Monday, whom the Kansas City A’s drafted with the first-ever selection in the Major League draft in 1965, had a solid 19-year big-league career. He played in nearly 2,000 games, compiling 1,619 hits and 775 RBIs.
After posting what turned out be career highs in home runs (32) and RBIs (77) with Chicago in 1976, the Cubs traded Monday to the Dodgers, where he played the next eight seasons as an outfielder for Lasorda, who took over as manager in ’77. In 1981, his solo homer with two outs in the top of the ninth against Montreal, sent the Dodgers to the World Series.
Despite the numbers, Monday says that if fans mainly remember him for saving the flag, instead of a game-winning hit or a great catch or a long career, that’s just fine.
“It wouldn’t bother me if that’s what they remember,” said Monday, who receives letters every month from fans about that one moment, which the Baseball Hall of Fame voted as one of the 100 Classic Moments in the History of the Game. “It would bother me more if people asked, ‘Why didn’t you stop them?’”
Monday added that not only has he not had any communications with the two guys who tried to ignite the flag, but he’s never even wondered why they were attempting to do it.
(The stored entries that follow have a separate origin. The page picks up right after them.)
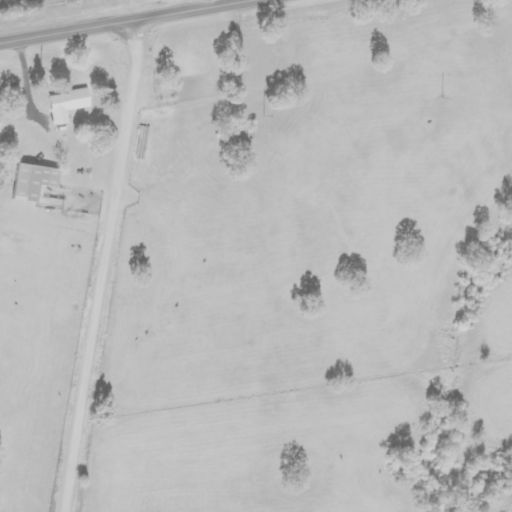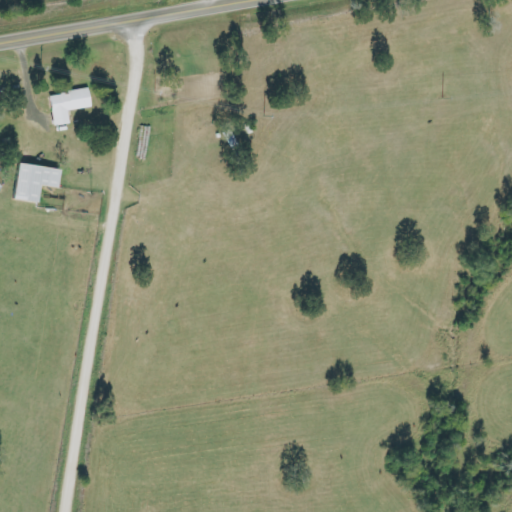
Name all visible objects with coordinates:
road: (124, 21)
building: (66, 105)
building: (33, 182)
road: (114, 263)
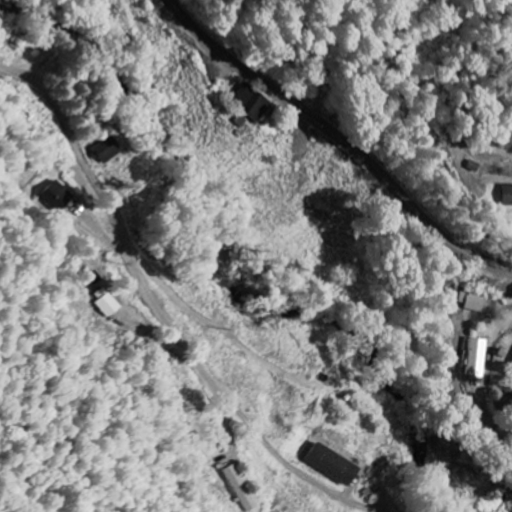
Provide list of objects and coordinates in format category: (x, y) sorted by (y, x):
building: (255, 101)
road: (340, 137)
building: (110, 150)
building: (504, 196)
building: (56, 197)
road: (369, 217)
building: (470, 302)
building: (108, 303)
road: (163, 315)
building: (474, 359)
building: (510, 361)
building: (336, 465)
He says it’s not important. It was wrong, “regardless of the message.”
When it comes to that April day, 40 years ago, Monday quickly points out that, even though he’s not a fan of the recognition he’s received, he’d do the same thing again.
“(The act) hasn’t changed me, but I have been embarrassed by the attention placed on me, because I didn’t do anything,” he says. “There isn’t anyone I know, fortunately, who wouldn’t have done the same thing. I am just honored to be able to maybe tell the story to someone who might stop for a moment and think about what’s right or wrong.
“And for someone to think that the reason we all have our rights and freedoms is that – to obviously greater extents than what I did in stopping two guys from burning a flag – somewhere along the line, someone has stopped to do the right thing.”